Superphysics Superphysics
Part 1

Philosophy and The Truth

by Aristotle Icon
2 minutes  • 395 words

The investigation of the truth is in one way hard, in another easy.

  • No one is able to attain the truth adequately.
  • On the other hand, we do not collectively fail – everyone says something true about the nature of things.

We individually contribute little or nothing to the truth.

  • But by the union of all, a considerable amount is amassed.

Therefore, the truth is easy, like the proverbial door which no one can fail to hit.

  • But the difficult part is to have the whole truth, and not just a particular part of it.

The cause of the present difficulty is not in the facts but in us.

  • The eyes of bats are blind to the light of day
  • Likewise, the reason in our soul is blind to obvious things

We should be grateful to those with whose views we may agree, but also to those who have expressed more superficial views.

These also contributed something by developing before us the powers of thought.

If there had been no Timotheus, we should have been without much of our lyric poetry.

But if there had been no Phrynis there would have been no Timotheus.

The same is true of those who have expressed views about the truth.

  • We have inherited certain opinions from some thinkers, while the others have been responsible for the appearance of the former.

Philosophy should be called knowledge of the truth because the end of theoretical knowledge is truth.

The goal of practical knowledge is action (for even if they consider how things are, practical men do not study the eternal, but what is relative and in the present).

We do not know a truth without its cause.
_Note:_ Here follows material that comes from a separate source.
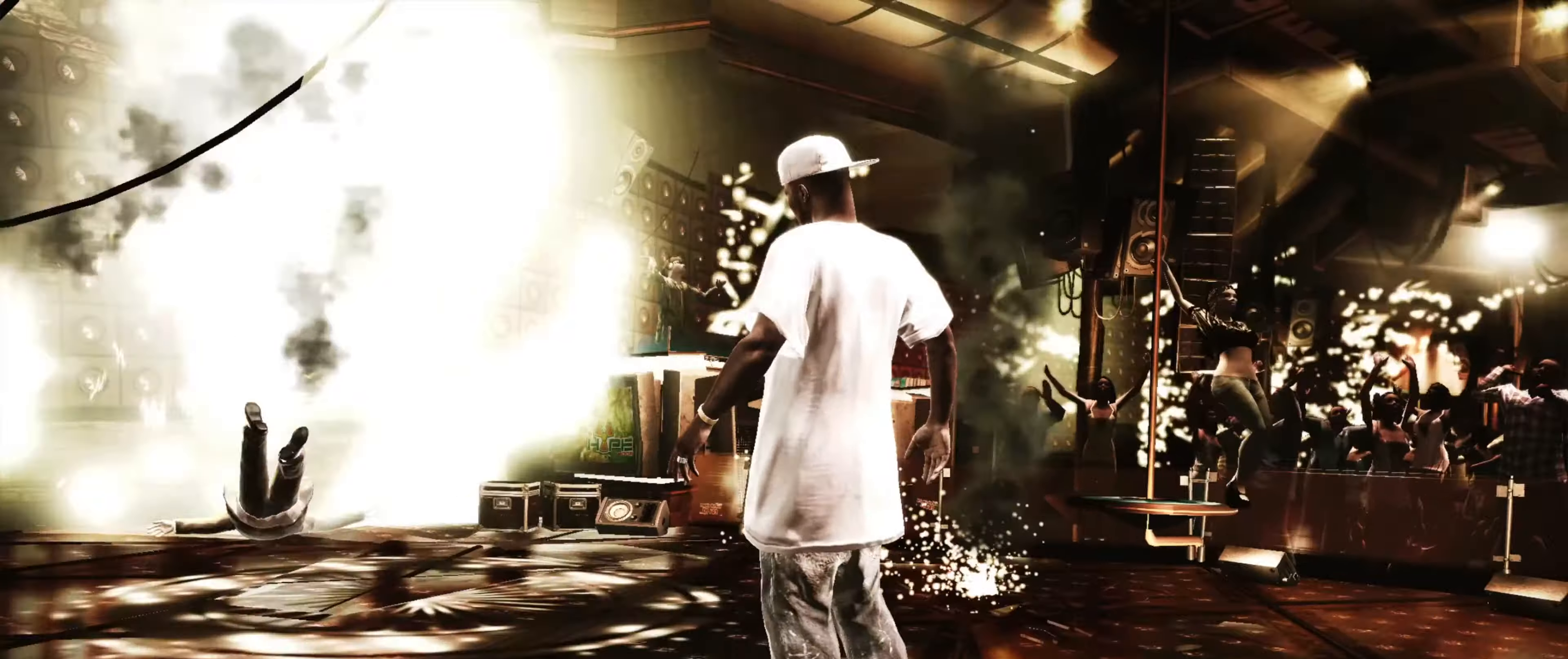
{"buttons": [], "left_stick": "up-right", "right_stick": "center", "events": [[67, "left_stick", "down-right"], [317, "left_stick", "right"], [484, "left_stick", "up-right"]]}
A thing has a quality in a higher degree than other things if in virtue of it the similar quality belongs to the other things as well (e.g. fire is the hottest of things; for it is the cause of the heat of all other things); so that that causes derivative truths to be true is most true.

Hence the principles of eternal things must be always most true (for they are not merely sometimes true, nor is there any cause of their being, but they themselves are the cause of the being of other things), so that as each thing is in respect of being, so is it in respect of truth.